┌─ EXERCISE MATERIAL

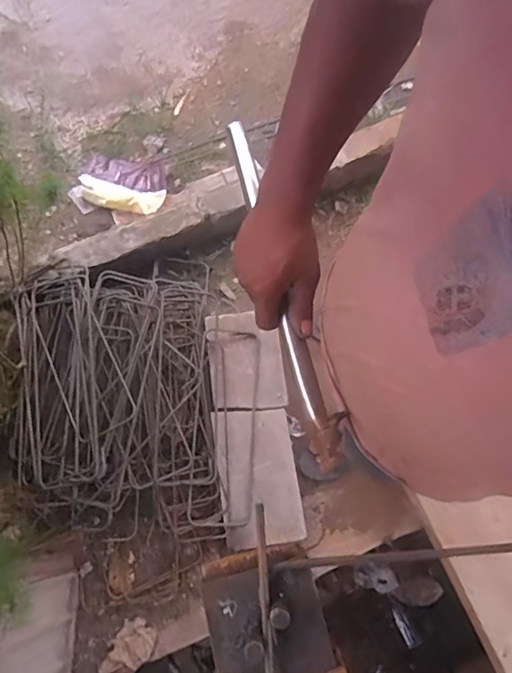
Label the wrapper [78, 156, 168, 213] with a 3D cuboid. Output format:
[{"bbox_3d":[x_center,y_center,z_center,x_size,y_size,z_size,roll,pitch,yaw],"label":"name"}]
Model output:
[{"bbox_3d":[-0.415,-0.475,1.513,0.258,0.062,0.213,2,74,2],"label":"wrapper"}]

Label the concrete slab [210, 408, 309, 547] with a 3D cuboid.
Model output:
[{"bbox_3d":[0.007,0.353,1.226,0.194,0.057,0.331,-9,74,-1],"label":"concrete slab"}]

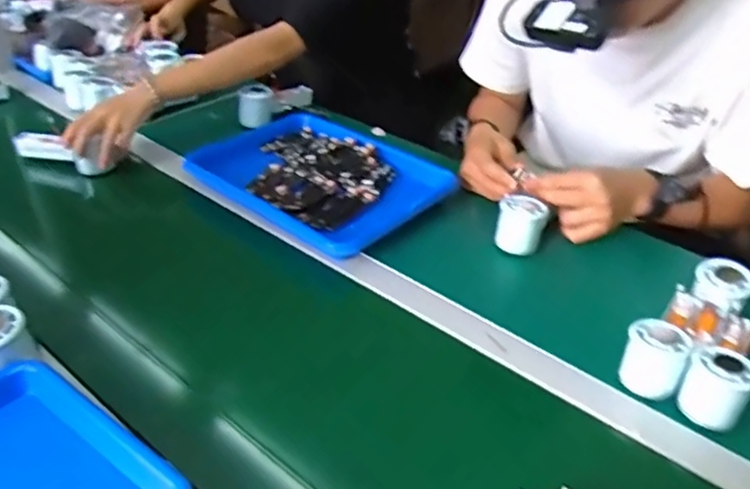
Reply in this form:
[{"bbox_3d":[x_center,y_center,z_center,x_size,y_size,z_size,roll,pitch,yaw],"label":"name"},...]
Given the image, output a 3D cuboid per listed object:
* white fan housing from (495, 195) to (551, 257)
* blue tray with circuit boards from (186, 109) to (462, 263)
[{"bbox_3d":[0.189,-0.027,0.849,0.057,0.057,0.061,12,37,15],"label":"white fan housing"},{"bbox_3d":[-0.076,-0.100,0.964,0.341,0.034,0.276,27,44,32],"label":"blue tray with circuit boards"}]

└─

- _THE TASK_
Everything from the line containing "to (462, 263)" through the final line of the records is what you should print, exactly and with nothing added.

- _PROBLEM SOLUTION_
* blue tray with circuit boards from (186, 109) to (462, 263)
[{"bbox_3d":[0.189,-0.027,0.849,0.057,0.057,0.061,12,37,15],"label":"white fan housing"},{"bbox_3d":[-0.076,-0.100,0.964,0.341,0.034,0.276,27,44,32],"label":"blue tray with circuit boards"}]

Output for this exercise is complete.